Eventually we recognized the area that we had to get off at, and went straight to the nearest convenience store to ask for directions. We ended up calling Sarah from there, buying a heap of drinks, eggs for dinner, biscuits and bread, and walking back to the house feeling terrible we’d run out of time to cook anything spectacular.
Sarah was out when we got home – she was meeting a guy from the UK who was interested in teaching in Nepal – but Sudaman and their beautiful puppy were there to greet us. Sarah had bought buffalo mince meat so we were able to cook a spin on “Australian-style Rissoles” (more ‘The Castle’ quotes spring to mind).

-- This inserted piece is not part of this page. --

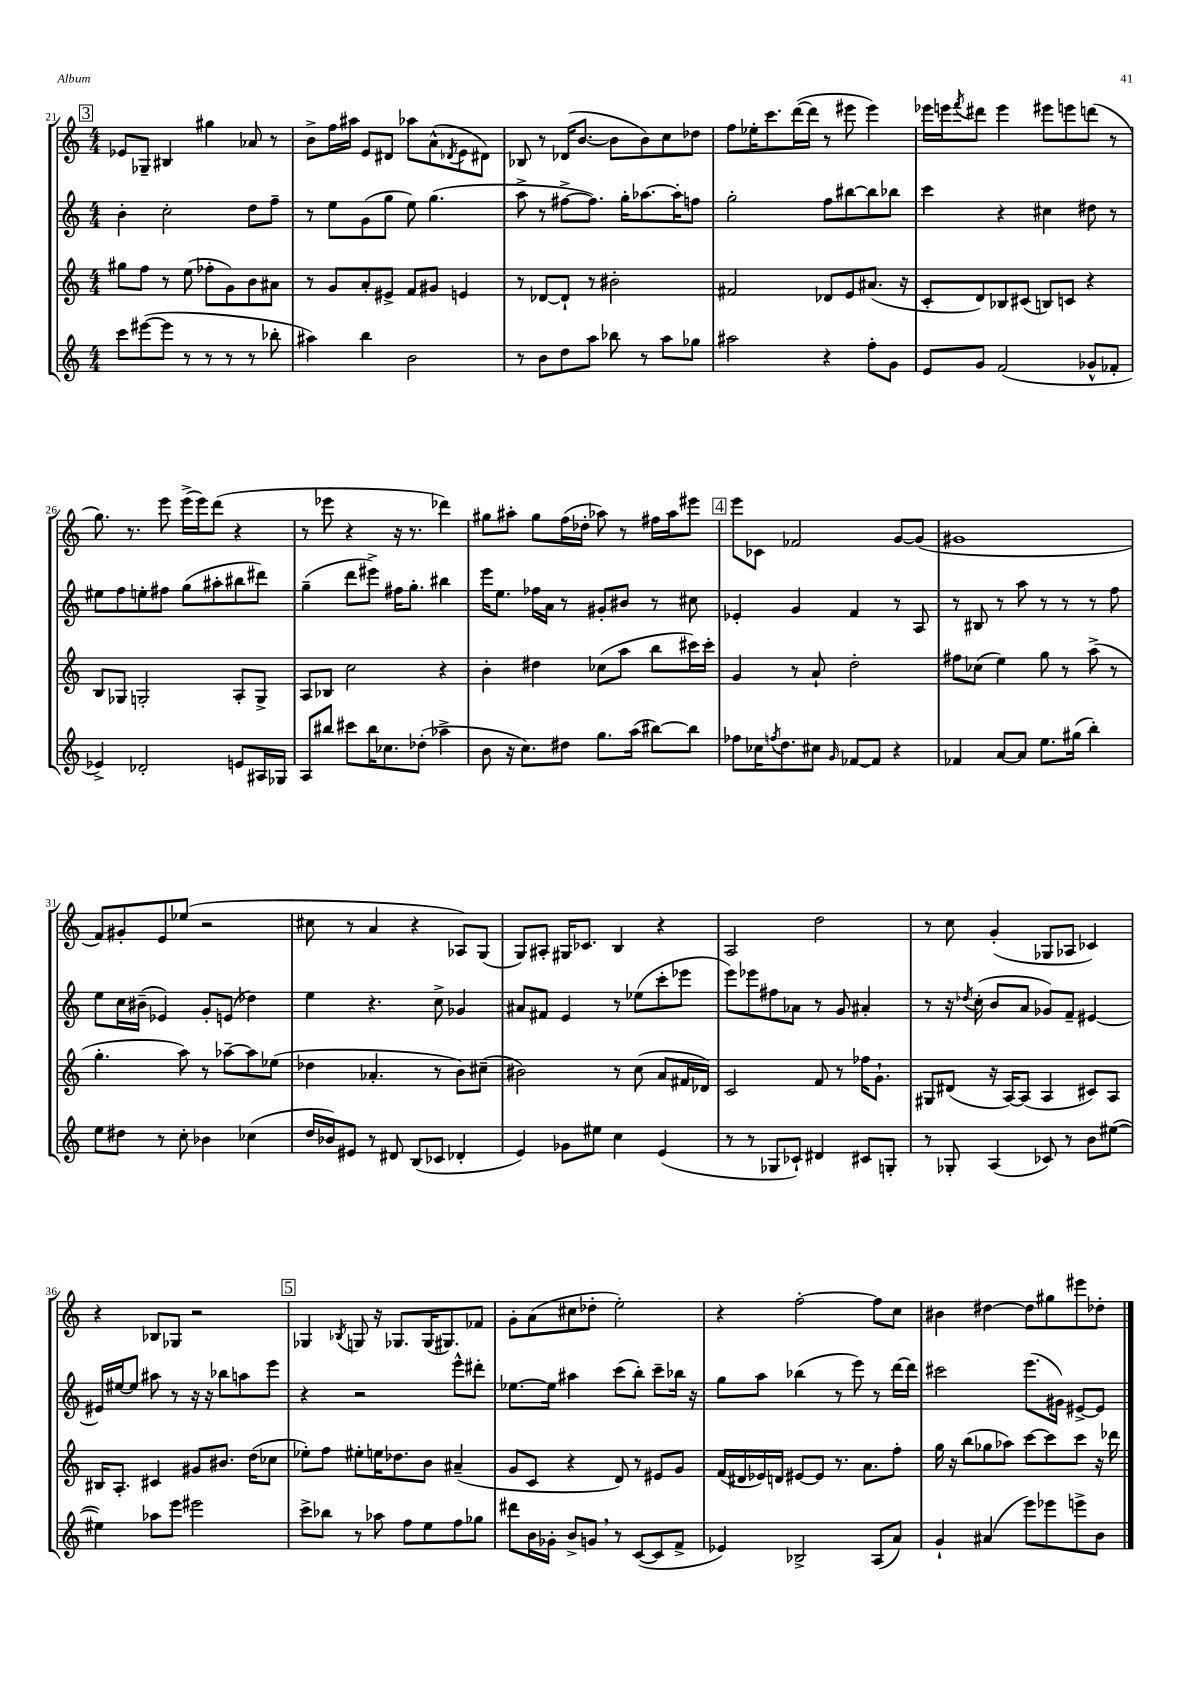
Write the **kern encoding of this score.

Sarah came home, along with Howard, the UK guy, who bought a bottle of South Australian wine and stayed for dinner. The power cut out so the three of us – Jacob, Sarah and myself – cooked in the dark by torch and head-torch light; an experience I enjoyed – we won’t get that anywhere else during our travels! Dinner was great – good conversation and great food; it was an unexpected but enjoyable way to spend our last evening with our couch surfing hosts and our last evening in Nepal, and I went to bed with mixed feelings: happy about how we’ve spent our time here, sad that we have to leave so soon, excited to be going to Japan tomorrow, and both ready and not quite ready to leave this area of the continent. Japan in a way is acting as an unofficial ‘breaker’ in our travels: we have been traveling in Sri Lanka, India and Nepal – prior to Japan, and after, we’ll be in South-East Asia.

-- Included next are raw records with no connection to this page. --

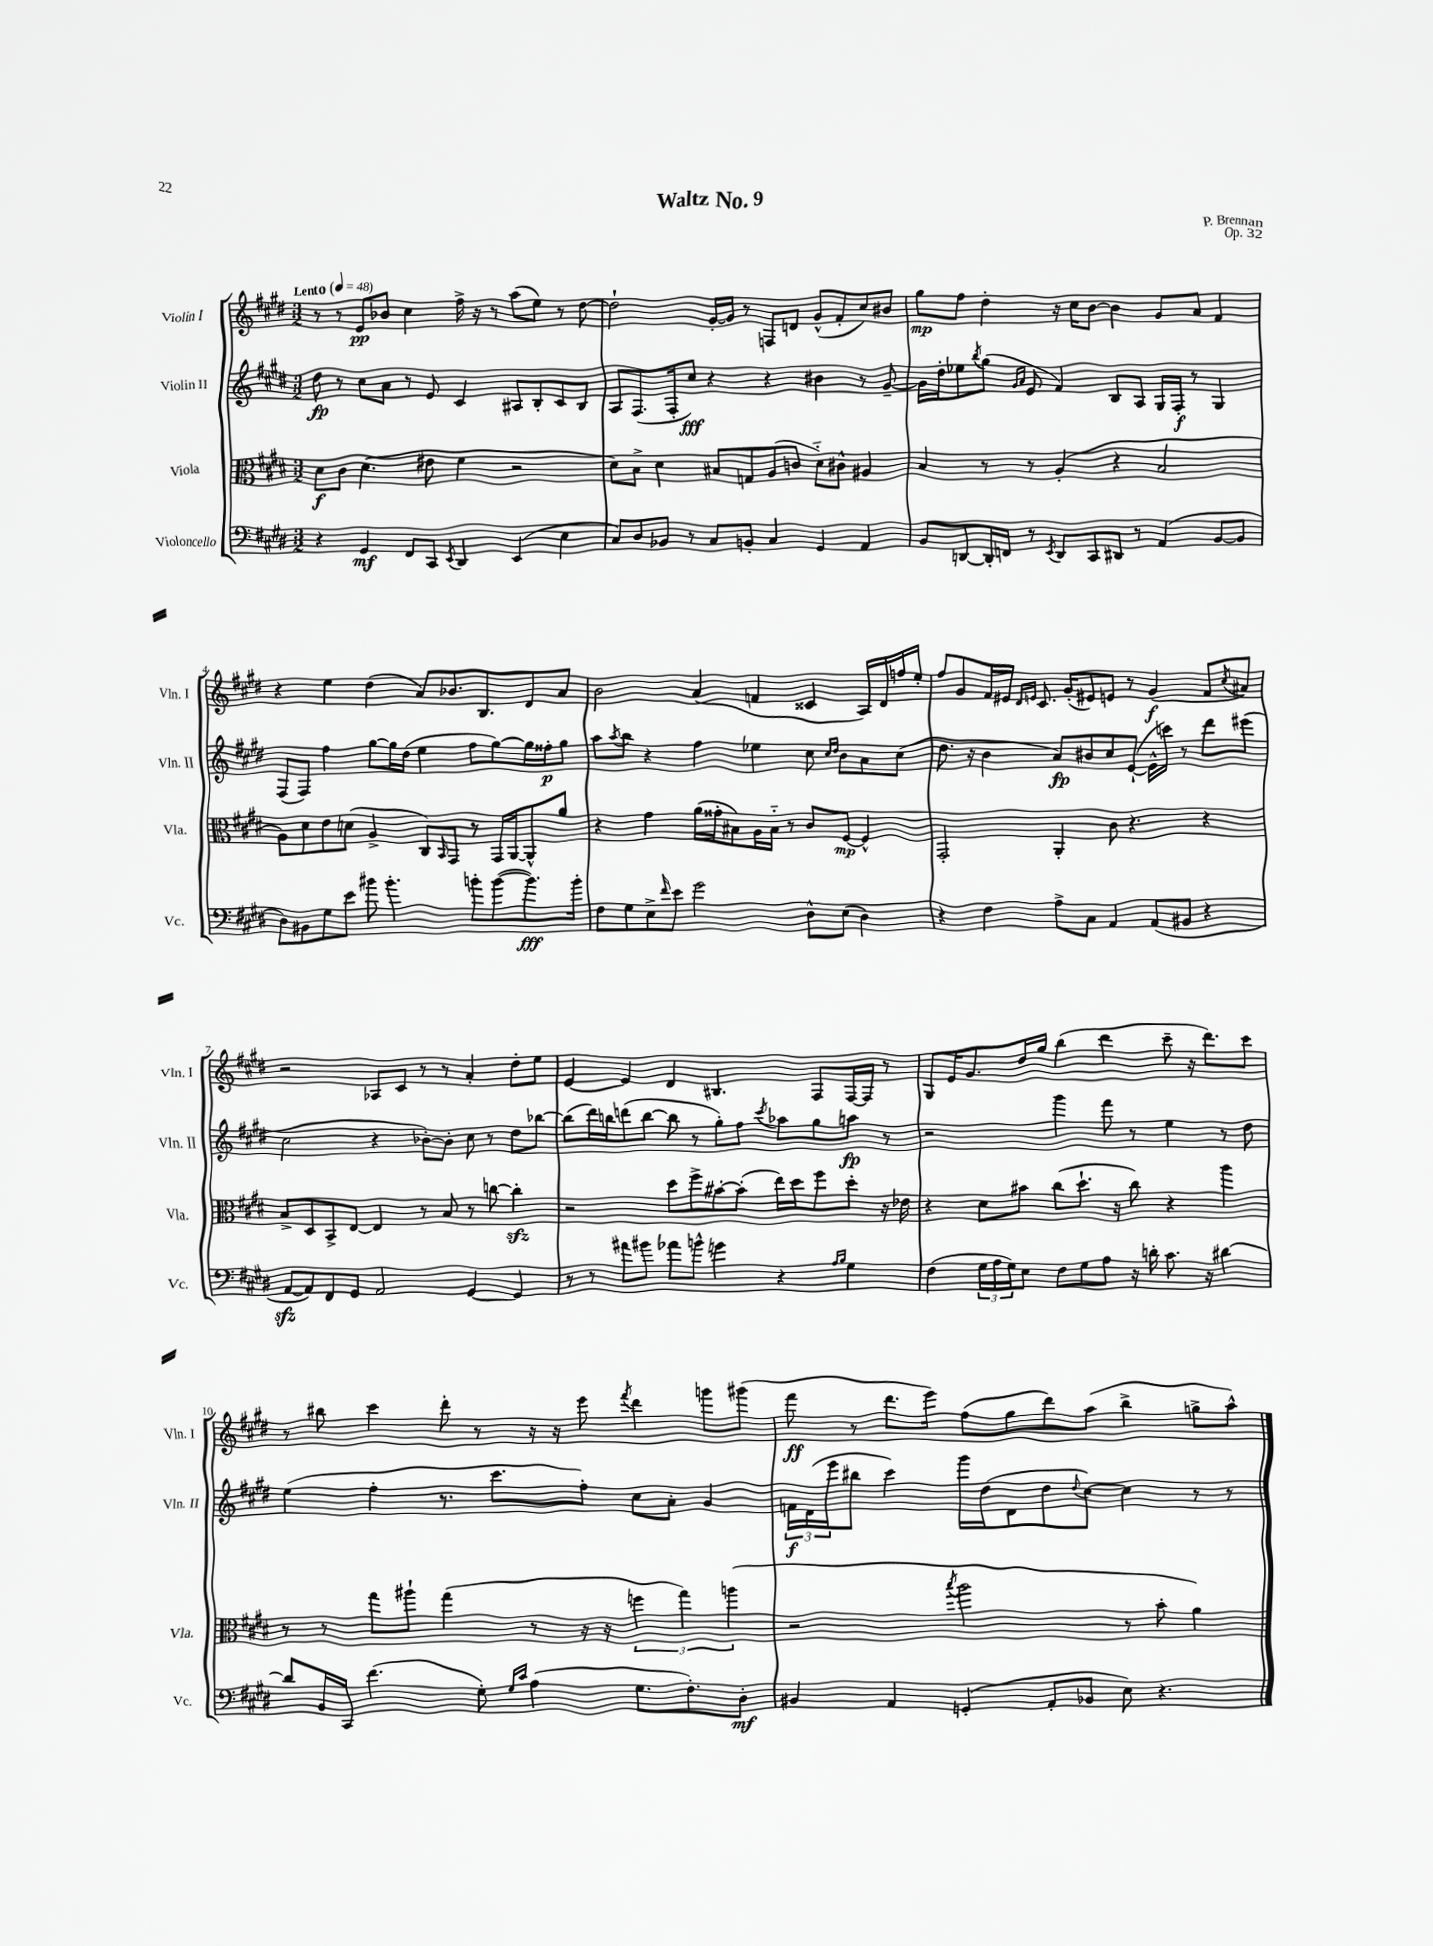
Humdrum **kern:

**kern	**kern	**kern	**kern
*staff4	*staff3	*staff2	*staff1
*clefF4	*clefC3	*clefG2	*clefG2
*k[f#c#g#d#]	*k[f#c#g#d#]	*k[f#c#g#d#]	*k[f#c#g#d#]
*M3/2	*M3/2	*M3/2	*M3/2
*MM48	*MM48	*MM48	*MM48
4r	8d#	8dd#	8r
.	8c#	8r	8r
4GG#	(4.d#	8cc#	8e
.	.	8a	8b-
8FF#	.	8r	4cc#
8CC#	8e#	8e	.
8qEE	.	.	.
4DD#	4f#	4c#	16ff#^
.	.	.	16r
.	.	.	8r
(4EE	2r	8A#	(8aa
.	.	8B'	8ee)
4E	.	8c#	8r
.	.	8B	[8dd#
=	=	=	=
8C#)	8d#)	8A	2dd#`]
8D#	8B^	(8.F#	.
8BB-	4d#	.	.
.	.	16F#'	.
8r	.	8cc#)	.
8C#	8B#	4r	[16g#'
.	.	.	16g#]
8BB'	8G	.	8r
4C#	(8A	4r	8F
.	8c	.	8d
4GG#	8d#'~)	4b#	(8g#^^
.	8c#^^	.	8f#'
4AA	4A#	8r	8cc#)
.	.	[8g#~	8b#
=	=	=	=
8BB	4B	16g#]	8gg#
.	.	16dd#'	.
[8DD	.	8ee-	8ff#
.	.	8qbb	.
16DD']	8r	(8gg#	4dd#'
16FF	.	.	.
.	.	16qqg#	.
.	.	16qqa	.
8r	8r	8e	.
8qEE	.	.	.
8DD	(4A'	4f#)	16r
.	.	.	16cc#
8CC#	.	.	[8b
8DD#	4r	8B	4b]
8r	.	8A	.
(4AA	2B	16G#	8g#
.	.	16F#'	.
.	.	8r	8a
[8BB	.	4G#	4f#
8BB]	.	.	.
=	=	=	=
8D#)	8A)	(8F#	4r
8BB#	8d#	8F#)	.
8G#	8e	4ff#	4ee
8e	(8d	.	.
8b#	4A^	[8gg#	(4dd#
4.b#'	.	16gg#]	.
.	.	(16dd#	.
.	8C#)	4ee	8a)
.	16qqBB	.	.
.	8GG#	.	8.b-
8b'	8r	8ff#	.
.	.	.	8.B
([8b	16GG#	[8gg#)	.
.	[16AA	.	.
8.b])	8AA^^]	16gg#]	8d#
.	.	16ff##'	.
.	8a	8gg#	8a
16b'	.	.	.
=	=	=	=
8F#	4r	8aa	2b
.	.	8qaa	.
8G#	.	8bb	.
8E^	4g#	4r	.
16qqf#	.	.	.
8e	.	.	.
2g#	(16a	4ff#	(4a
.	16g##'	.	.
.	8B#)	.	.
.	16A	4ee-	4f
.	16B#'~	.	.
.	8r	.	.
8D#^^	8c#	8cc#	4c##
.	.	16qqcc#	.
.	.	16qqdd#	.
(8E	[8F#	8b	.
4D#)	4F#^^]	8a	16A)
.	.	.	16d#
.	.	(8cc#	16ff
.	.	.	16ee'
=	=	=	=
4r	2GG#'	8.dd#	8ff#
.	.	.	8g#
.	.	16r	.
4F#	.	4b	16f#
.	.	.	16e#
.	.	.	16qqd#
.	.	.	16qqe
.	.	.	8.c#
8A^	4AA'	8a)	.
.	.	.	(16g#'
8C#	.	8b#	8e#)
4AA	8c#	8cc#	8e
.	4.r	([8e`	8r
(8AA	.	16e^^]	(4g#
.	.	16ccc)	.
8BB#	.	8r	.
4r	4r	8ddd#	8f#
.	.	.	8qcc#
.	.	(8eee#	8a#)
=	=	=	=
[8AA	8B^	2cc#	2r
8AA])	8D#	.	.
8FF#	8BB^	.	.
8GG#	[8E	.	.
2AA	4E]	4r	8A-
.	.	.	8c#
.	8r	[8b-')	8r
.	8B	8b-']	8r
[4GG#	8r	8cc#	4a'
.	[8cc	8r	.
4GG#]	4cc']	8dd#	8dd#'
.	.	[8bb-	8ee
=	=	=	=
8r	2r	(8bb-]	[4e
8r	.	16ddd#)	.
.	.	16bb	.
8a#	.	(8ddd	4e]
8b#	.	[8bb	.
8a-	8dd#	8bb]	4d#
8b^^	8ff#^	8r	.
4g	[8b#'	8gg#')	4.B#
.	(8b#']	8ff#	.
.	.	8qccc#	.
4r	16ee)	8aa-	.
.	16dd#	.	.
.	8ff#	8gg#	8F#
16qqA	.	.	.
16qqB	.	.	.
4G#	8dd#'	8aa	[16F#
.	.	.	16F#]
.	16r	8r	8r
.	16e-	.	.
=	=	=	=
(4F#	4r	2r	8G#
.	.	.	16e
.	.	.	8.g#
24G#	8d#	.	.
24A	.	.	.
24G#)	.	.	.
8E	8b#	.	16dd#
.	.	.	16gg#
8F#	(8cc#	4ggg#	(4bb
8G#	8.dd#`	.	.
8A	.	8fff#	4ddd#
.	16r	.	.
16r	8cc#)	8r	.
16d'	.	.	.
8.c#	4r	4ee	8ccc#~
.	.	.	16r
16r	.	.	8.ddd#)
[4d#	4aa	8r	.
.	.	8dd#	8ccc#
=	=	=	=
8d#]	8r	(4ee	8r
16BB	8r	.	8bb#
16CC#	.	.	.
(4.f#	8gg#	4ff#'	4ccc#
.	8aa#`	.	.
.	(4gg#	8.r	8ddd#'
8G#')	.	.	8r
.	.	8.ccc#	.
16qqG#	.	.	.
16qqc#	.	.	.
(4A	8r	.	16r
.	.	.	16r
.	16r	8ff#')	8eee
.	16r	.	.
.	.	.	8qfff#
8.G#	6ff	8cc#	4ddd#
.	.	8a'	.
.	6gg#)	.	.
8.F#')	.	.	.
.	.	4g#	8ggg
.	(6aa	.	.
8D#'	.	.	(8ggg#
=	=	=	=
4BB#	2r	24f	8fff#
.	.	(24d#	.
.	.	24eee	.
.	.	8bb#	8r
4AA	.	4ccc#)	8.ddd#
.	.	.	16eee)
.	8qbb	.	.
(4GG'	2aa	16ggg#	(8ff#
.	.	(16dd#	.
.	.	8d#	8gg#
8AA'	.	8dd#	8ddd#)
.	.	8qqdd#	.
8BB-	.	[8cc#)	(8aa
8E)	8r	4cc#]	4bb^
4.r	8b'	.	.
.	4a)	8r	8gg^
.	.	8r	8aa^^)
==	==	==	==
*-	*-	*-	*-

We’ve got so much to be excited about, and so much to look forward to. Tomorrow we leave a country, board a plane, fly to another country, board another plane, and touch down in Japan – my ‘spiritual homeland’ as I call it. It’s a new part of our travels, a new part of our journey, a new adventure and a new experience. I’m just so excited.
Nepal has been absolutely wonderful – incredibly beautiful and hospitable – and I am looking forward to coming back here again some day in the not-too-distant future.